Dana Horáková09.06.2012

Neulich fragte mich ein Mensch von 33 Jahren, wie alt ich bin. Entsetzt klärte ich ihn auf, dass es sich nicht schickt, solche Fragen zu stellen. „Wieso?“, erwiderte er munter, „du bist doch fit wie ein Turnschuh!“ Nun, eine Dame meines Jahrgangs ist romantischere Komplimente gewohnt. Doch da (oh holde Eitelkeit!) geschmeichelt, fragte ich mich plötzlich selbst: Wieso ziemt es sich eigentlich nicht?
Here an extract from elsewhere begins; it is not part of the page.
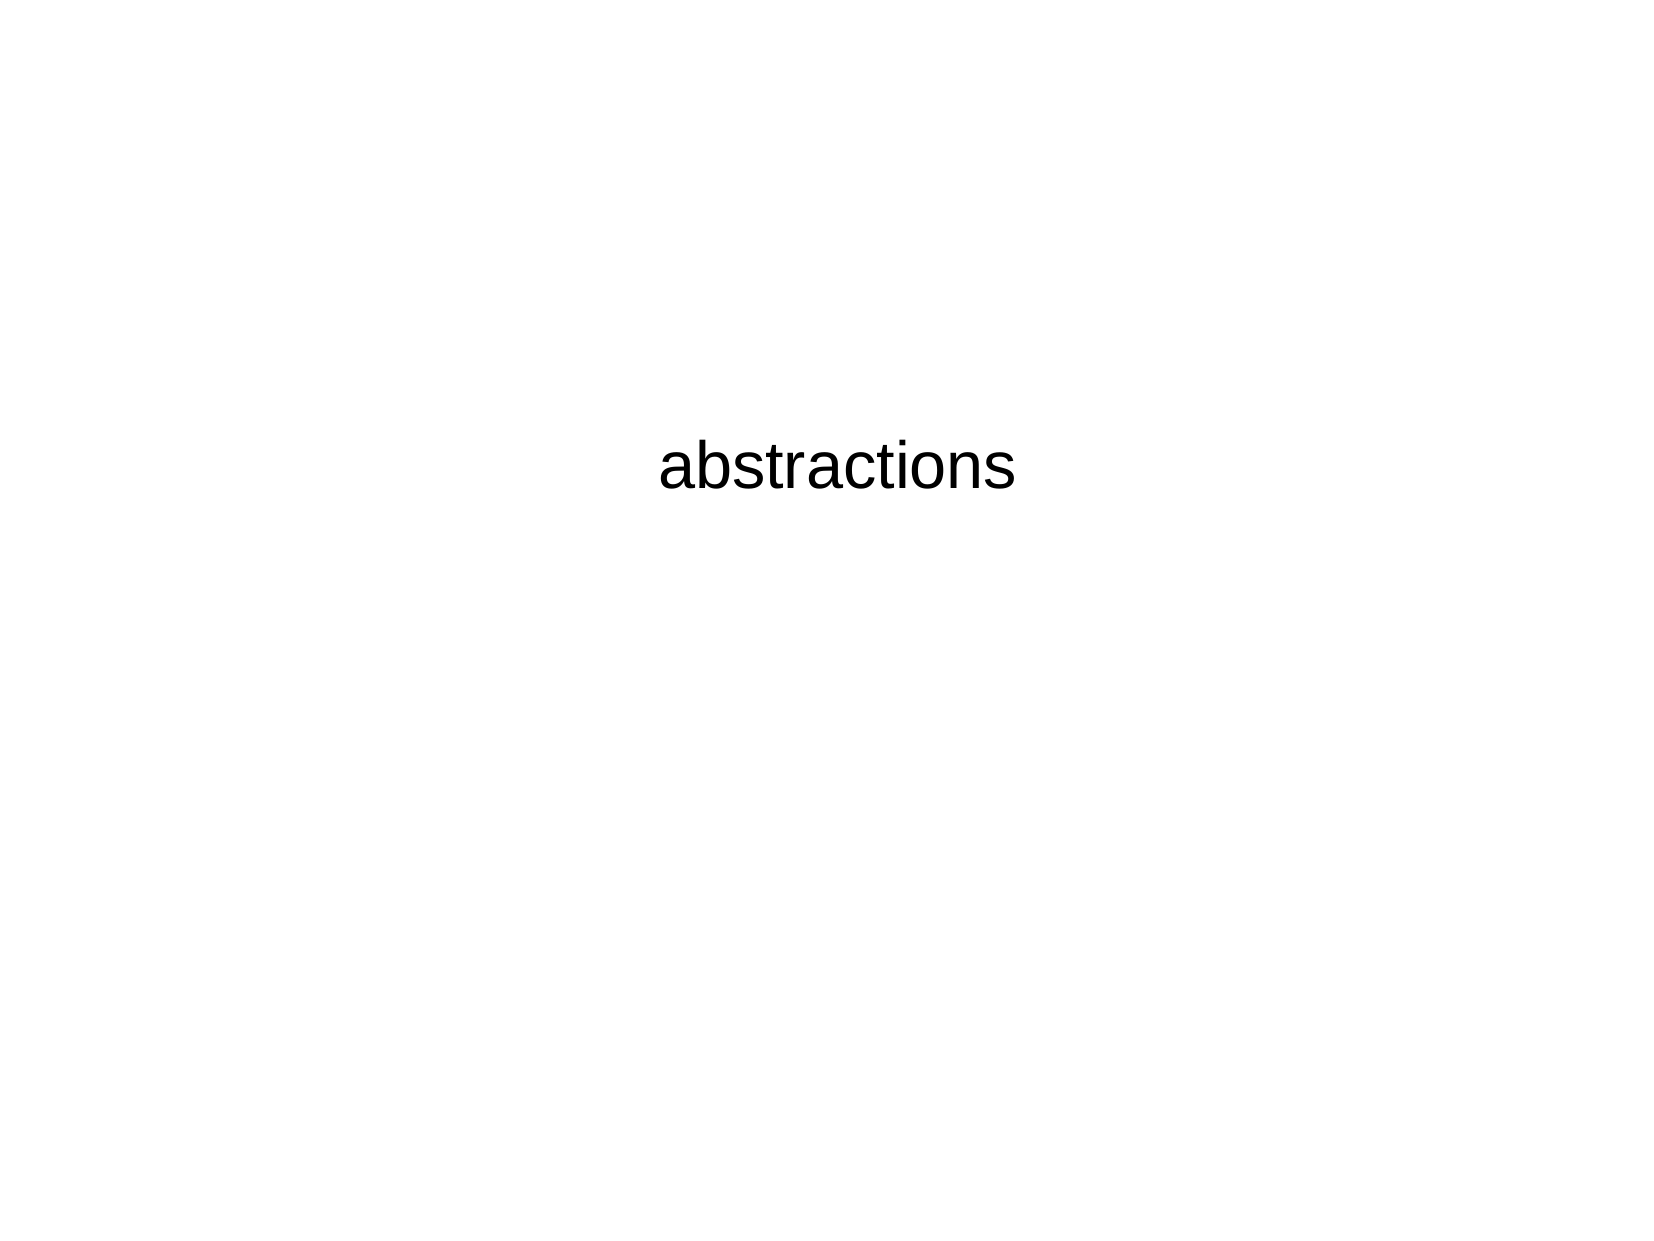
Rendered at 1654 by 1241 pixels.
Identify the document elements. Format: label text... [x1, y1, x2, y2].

subtitle abstractions [22, 19, 1654, 1166]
Wir alle werden bekannterweise immer älter, bleiben länger vitaler und (nicht nur finanziell) potenter, und passen in Jeans, die schon ein paar Dekaden auf dem Buckel haben. Außerdem hat mittlerweile niemand ein Problem zu bekennen: Ich bin pleite, Alkoholiker, arbeitslos, Kaninchenzüchter, schwul, habe mich liften lassen, habe Aids, habe Alzheimer… Aber war sagt schon: Ich bin alt? Keiner. In Zeiten eines aggressiven Jugendwahns und subversiver, systematischer Altendiskriminierung ist das Alter unser letztes Tabu. Die Alten, heißt es, gehören entweder abgestellt – z.B. in den Keller wie ausgedientes Zeugs und Souvenirs, an die man sich nicht erinnern möchte – oder in den Ruhestand (was für ein Unwort!) entsorgt. Angesichts solcher Aussichten müsste man sich, um das letzte Quäntchen Würde bewahren zu können, anstandshalber selbst in eine „Altmenschen-Sammlung“ entsorgen.
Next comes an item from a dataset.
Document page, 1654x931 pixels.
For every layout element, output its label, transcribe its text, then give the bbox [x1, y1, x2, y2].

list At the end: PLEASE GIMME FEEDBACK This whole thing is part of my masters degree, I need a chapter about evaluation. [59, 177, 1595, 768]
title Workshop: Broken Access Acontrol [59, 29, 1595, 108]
Tatsächlich verschwinden die Alten ja auch! Und zwar in „Altenteil“ genannten, von den Verwandten kaum erreichbaren Pflegeheimen – oder in einer Art inneren Exils.

Doch was erzähle ich da! Eigentlich gibt es hierzulande doch gar keine Alten, lediglich „junggebliebene“ Master-Consumer, Senior-Citizens, Silver-Shopper, Best-Ager usw. Vom Alter spricht man heute wie einst die Frommen vom Teufel: Sie nannten den Unaussprechlichen den „Gottseibeiuns“. Und auch diese Schonsprache und Schönfärberei verrät unser verklemmtes Verhältnis zu Falten, entlarvt das infantile Grauen vor den grauen Haaren und stärkt die Furcht vor dem Altern, das doch vom Moment der Zeugung an zur Conditio humana gehört. Der Jugendkult der Gegenwart – in welcher Verkleidung auch immer – ist eine Wette, die der Mensch niemals gewinnen kann. Und doch ignoriert er nichts so sehr, wie den lautlosen, unaufhaltsamen Schritt der Zeit.

Verweigerung der Realität
Man nehme z.B. den Begriff „Anti-Aging“. Suggeriert er nicht, dass es irgendwo, in einem geheimen Depot, eine allmächtige Waffe gibt, die die Arthrose, den Grauen Star usw. bezwingen kann? Wen wundert es, dass auch die Prospekte der Altenstifte ihre eher schlichten Häuser als „Senioren-Residenzen“ anpreisen, und eine heile, sprich: jugendliche Welt versprechen. Die letzte Bleibe wird zum Alljahres-Urlaub stilisiert, und wer mit 50 wie 50 aussieht, ist selbst schuld.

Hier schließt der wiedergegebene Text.